- Description of the task -
The data that follows must be transcribed in full and exactly, minus the pictures.

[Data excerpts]
BEGIN

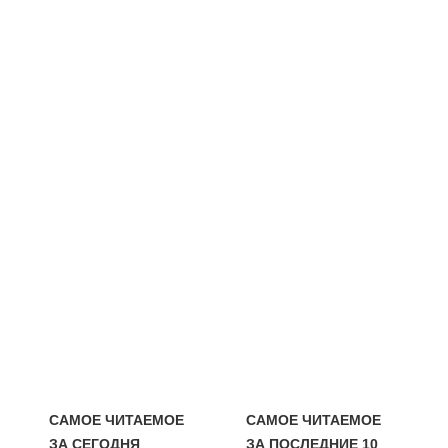
САМОЕ ЧИТАЕМОЕ
САМОЕ ЧИТАЕМОЕ
ЗА СЕГОДНЯ
ЗА ПОСЛЕДНИЕ 10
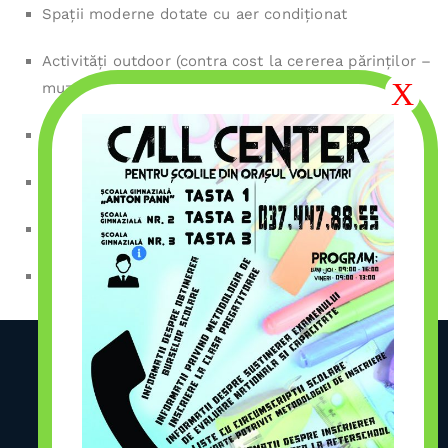
Spaţii moderne dotate cu aer condiţionat
Activităţi outdoor (contra cost la cererea părinţilor –
muzee, grădina Zoo, etc)
Control medical periodic
Asigurare transport contra cost
Program flexibil între 08.00-18.00
Costuri accesibile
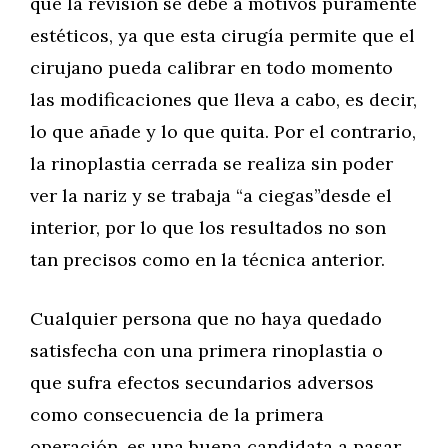
que la revisión se debe a motivos puramente
estéticos, ya que esta cirugía permite que el
cirujano pueda calibrar en todo momento
las modificaciones que lleva a cabo, es decir,
lo que añade y lo que quita. Por el contrario,
la rinoplastia cerrada se realiza sin poder
ver la nariz y se trabaja “a ciegas”desde el
interior, por lo que los resultados no son
tan precisos como en la técnica anterior.
Cualquier persona que no haya quedado
satisfecha con una primera rinoplastia o
que sufra efectos secundarios adversos
como consecuencia de la primera
operación, es una buena candidata a pasar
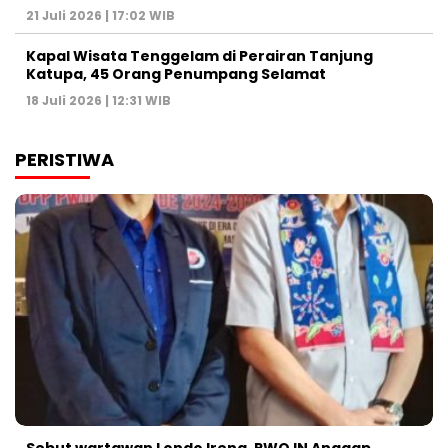
21 Juli 2026 | 17:02 WIB
Kapal Wisata Tenggelam di Perairan Tanjung
Katupa, 45 Orang Penumpang Selamat
18 Juli 2026 | 12:31 WIB
PERISTIWA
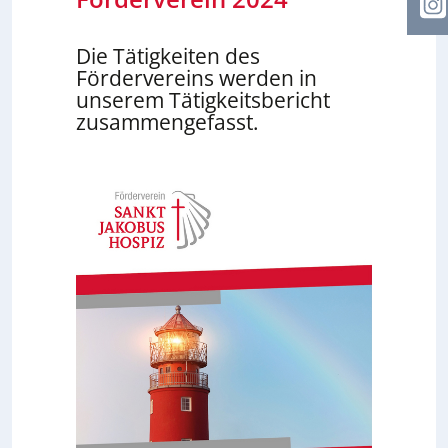
I
Die Tätigkeiten des
Fördervereins werden in
unserem Tätigkeitsbericht
zusammengefasst.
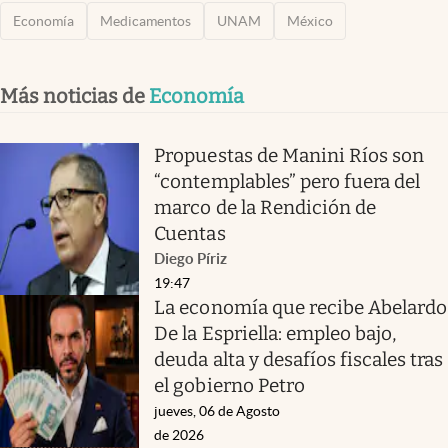
Economía
Medicamentos
UNAM
México
Más noticias de
Economía
Propuestas de Manini Ríos son
“contemplables” pero fuera del
marco de la Rendición de
Cuentas
Diego Píriz
19:47
La economía que recibe Abelardo
De la Espriella: empleo bajo,
deuda alta y desafíos fiscales tras
el gobierno Petro
jueves, 06 de Agosto
de 2026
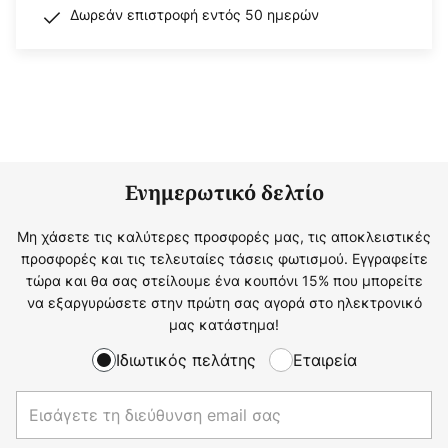
Δωρεάν επιστροφή εντός 50 ημερών
Ενημερωτικό δελτίο
Μη χάσετε τις καλύτερες προσφορές μας, τις αποκλειστικές
προσφορές και τις τελευταίες τάσεις φωτισμού. Εγγραφείτε
τώρα και θα σας στείλουμε ένα κουπόνι 15% που μπορείτε
να εξαργυρώσετε στην πρώτη σας αγορά στο ηλεκτρονικό
μας κατάστημα!
Ιδιωτικός πελάτης
Εταιρεία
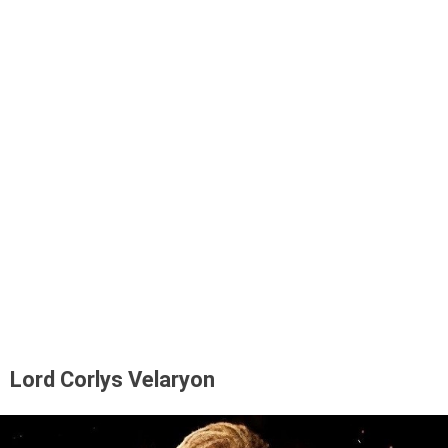
Lord Corlys Velaryon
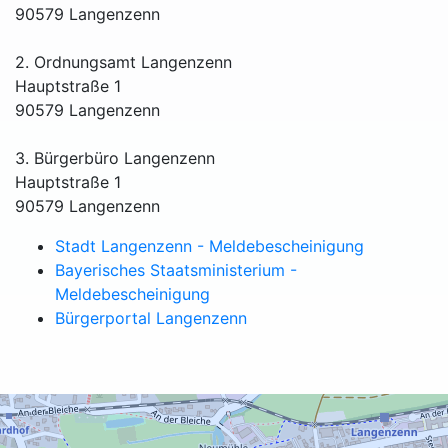
90579 Langenzenn
2. Ordnungsamt Langenzenn
Hauptstraße 1
90579 Langenzenn
3. Bürgerbüro Langenzenn
Hauptstraße 1
90579 Langenzenn
Stadt Langenzenn - Meldebescheinigung
Bayerisches Staatsministerium -
Meldebescheinigung
Bürgerportal Langenzenn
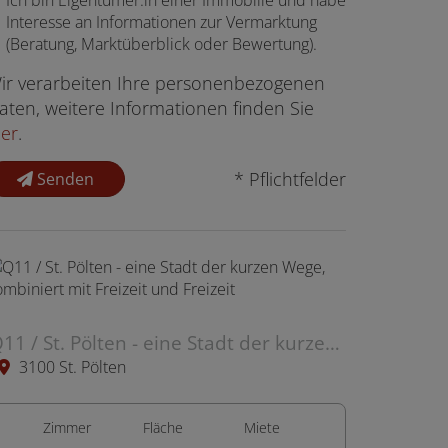
Ich bin
Eigentümer:in einer Immobilie
und habe
Interesse an Informationen zur Vermarktung
(Beratung, Marktüberblick oder Bewertung).
ir verarbeiten Ihre personenbezogenen
aten, weitere Informationen finden Sie
ier
.
* Pflichtfelder
Senden
Q11 / St. Pölten - eine Stadt der kurzen Wege, kombiniert mit Freizeit und Freizeit
3100 St. Pölten
Zimmer
Fläche
Miete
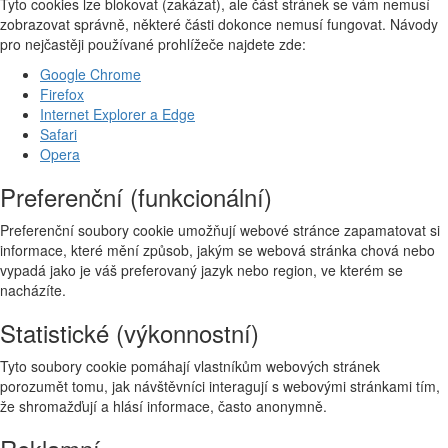
Tyto cookies lze blokovat (zakázat), ale část stránek se vám nemusí
zobrazovat správně, některé části dokonce nemusí fungovat. Návody
pro nejčastěji používané prohlížeče najdete zde:
Google Chrome
Firefox
Internet Explorer a Edge
Safari
Opera
Preferenční (funkcionální)
Preferenční soubory cookie umožňují webové stránce zapamatovat si
informace, které mění způsob, jakým se webová stránka chová nebo
vypadá jako je váš preferovaný jazyk nebo region, ve kterém se
nacházíte.
Statistické (výkonnostní)
Tyto soubory cookie pomáhají vlastníkům webových stránek
porozumět tomu, jak návštěvníci interagují s webovými stránkami tím,
že shromažďují a hlásí informace, často anonymně.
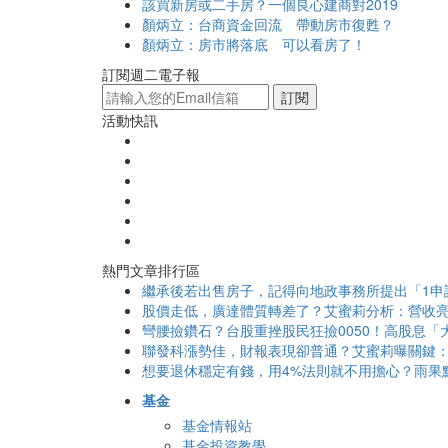
該買新房或二手房？一個良心建商對2019
顏炳立：台商資金回流 帶動房市復甦？
顏炳立：房市將落底 可以看房了！
訂閱週二電子報
訂閱
活動快訊
熱門文章排行區
繼承後若出售房子，記得向地政事務所提出「1申
股價走低，廣達體質轉差了？艾蜜莉分析：營收亮
彎腰撿鑽石？台股重挫股民狂撿0050！高股息「大
聯發科漲勢佳，財報表現卻普通？艾蜜莉曝關鍵：
想要退休穩定有錢，用4%法則就不用擔心？雨果
基金
基金情報站
基金投資教學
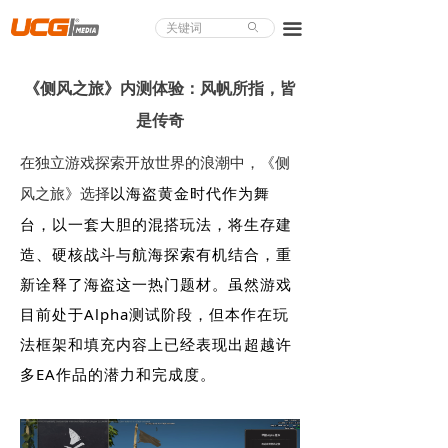
About UCG
끀
ꄙ
首页
《侧风之旅》内测体验：风帆所指，皆
游戏评测
是传奇
业界论道
在独立游戏探索开放世界的浪潮中，《侧
以海盗黄金时代作为舞
风之旅》选择
天下聚会
台，以一套大胆的混搭玩法，将生存建
游戏视频
造、硬核战斗与航海探索有机结合，重
新诠释了海盗这一热门题材。虽然游戏
商城精品
目前处于Alpha测试阶段，但本作在玩
游戏大赏
法框架和填充内容上已经表现出超越许
多EA作品的潜力和完成度。
小程序
个人中心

END

- Task answer -
САМОЕ ЧИТАЕМОЕ
САМОЕ ЧИТАЕМОЕ
ЗА СЕГОДНЯ
ЗА ПОСЛЕДНИЕ 10
Spaţii moderne dotate cu aer condiţionat
Activităţi outdoor (contra cost la cererea părinţilor –
muzee, grădina Zoo, etc)
Control medical periodic
Asigurare transport contra cost
Program flexibil între 08.00-18.00
Costuri accesibile
que la revisión se debe a motivos puramente
estéticos, ya que esta cirugía permite que el
cirujano pueda calibrar en todo momento
las modificaciones que lleva a cabo, es decir,
lo que añade y lo que quita. Por el contrario,
la rinoplastia cerrada se realiza sin poder
ver la nariz y se trabaja “a ciegas”desde el
interior, por lo que los resultados no son
tan precisos como en la técnica anterior.
Cualquier persona que no haya quedado
satisfecha con una primera rinoplastia o
que sufra efectos secundarios adversos
como consecuencia de la primera
operación, es una buena candidata a pasar
21 Juli 2026 | 17:02 WIB
Kapal Wisata Tenggelam di Perairan Tanjung
Katupa, 45 Orang Penumpang Selamat
18 Juli 2026 | 12:31 WIB
PERISTIWA
I
Die Tätigkeiten des
Fördervereins werden in
unserem Tätigkeitsbericht
zusammengefasst.
Economía
Medicamentos
UNAM
México
Más noticias de
Economía
Propuestas de Manini Ríos son
“contemplables” pero fuera del
marco de la Rendición de
Cuentas
Diego Píriz
19:47
La economía que recibe Abelardo
De la Espriella: empleo bajo,
deuda alta y desafíos fiscales tras
el gobierno Petro
jueves, 06 de Agosto
de 2026
Δωρεάν επιστροφή εντός 50 ημερών
Ενημερωτικό δελτίο
Μη χάσετε τις καλύτερες προσφορές μας, τις αποκλειστικές
προσφορές και τις τελευταίες τάσεις φωτισμού. Εγγραφείτε
τώρα και θα σας στείλουμε ένα κουπόνι 15% που μπορείτε
να εξαργυρώσετε στην πρώτη σας αγορά στο ηλεκτρονικό
μας κατάστημα!
Ιδιωτικός πελάτης
Εταιρεία
Lord Corlys Velaryon
90579 Langenzenn
2. Ordnungsamt Langenzenn
Hauptstraße 1
90579 Langenzenn
3. Bürgerbüro Langenzenn
Hauptstraße 1
90579 Langenzenn
Stadt Langenzenn - Meldebescheinigung
Bayerisches Staatsministerium -
Meldebescheinigung
Bürgerportal Langenzenn
Ich bin
Eigentümer:in einer Immobilie
und habe
Interesse an Informationen zur Vermarktung
(Beratung, Marktüberblick oder Bewertung).
ir verarbeiten Ihre personenbezogenen
aten, weitere Informationen finden Sie
ier
.
* Pflichtfelder
Senden
Q11 / St. Pölten - eine Stadt der kurzen Wege, kombiniert mit Freizeit und Freizeit
3100 St. Pölten
Zimmer
Fläche
Miete
Tyto cookies lze blokovat (zakázat), ale část stránek se vám nemusí
zobrazovat správně, některé části dokonce nemusí fungovat. Návody
pro nejčastěji používané prohlížeče najdete zde:
Google Chrome
Firefox
Internet Explorer a Edge
Safari
Opera
Preferenční (funkcionální)
Preferenční soubory cookie umožňují webové stránce zapamatovat si
informace, které mění způsob, jakým se webová stránka chová nebo
vypadá jako je váš preferovaný jazyk nebo region, ve kterém se
nacházíte.
Statistické (výkonnostní)
Tyto soubory cookie pomáhají vlastníkům webových stránek
porozumět tomu, jak návštěvníci interagují s webovými stránkami tím,
že shromažďují a hlásí informace, často anonymně.
該買新房或二手房？一個良心建商對2019
顏炳立：台商資金回流 帶動房市復甦？
顏炳立：房市將落底 可以看房了！
訂閱週二電子報
訂閱
活動快訊
熱門文章排行區
繼承後若出售房子，記得向地政事務所提出「1申
股價走低，廣達體質轉差了？艾蜜莉分析：營收亮
彎腰撿鑽石？台股重挫股民狂撿0050！高股息「大
聯發科漲勢佳，財報表現卻普通？艾蜜莉曝關鍵：
想要退休穩定有錢，用4%法則就不用擔心？雨果
基金
基金情報站
基金投資教學
About UCG
끀
ꄙ
首页
《侧风之旅》内测体验：风帆所指，皆
游戏评测
是传奇
业界论道
在独立游戏探索开放世界的浪潮中，《侧
以海盗黄金时代作为舞
风之旅》选择
天下聚会
台，以一套大胆的混搭玩法，将生存建
游戏视频
造、硬核战斗与航海探索有机结合，重
新诠释了海盗这一热门题材。虽然游戏
商城精品
目前处于Alpha测试阶段，但本作在玩
游戏大赏
法框架和填充内容上已经表现出超越许
多EA作品的潜力和完成度。
小程序
个人中心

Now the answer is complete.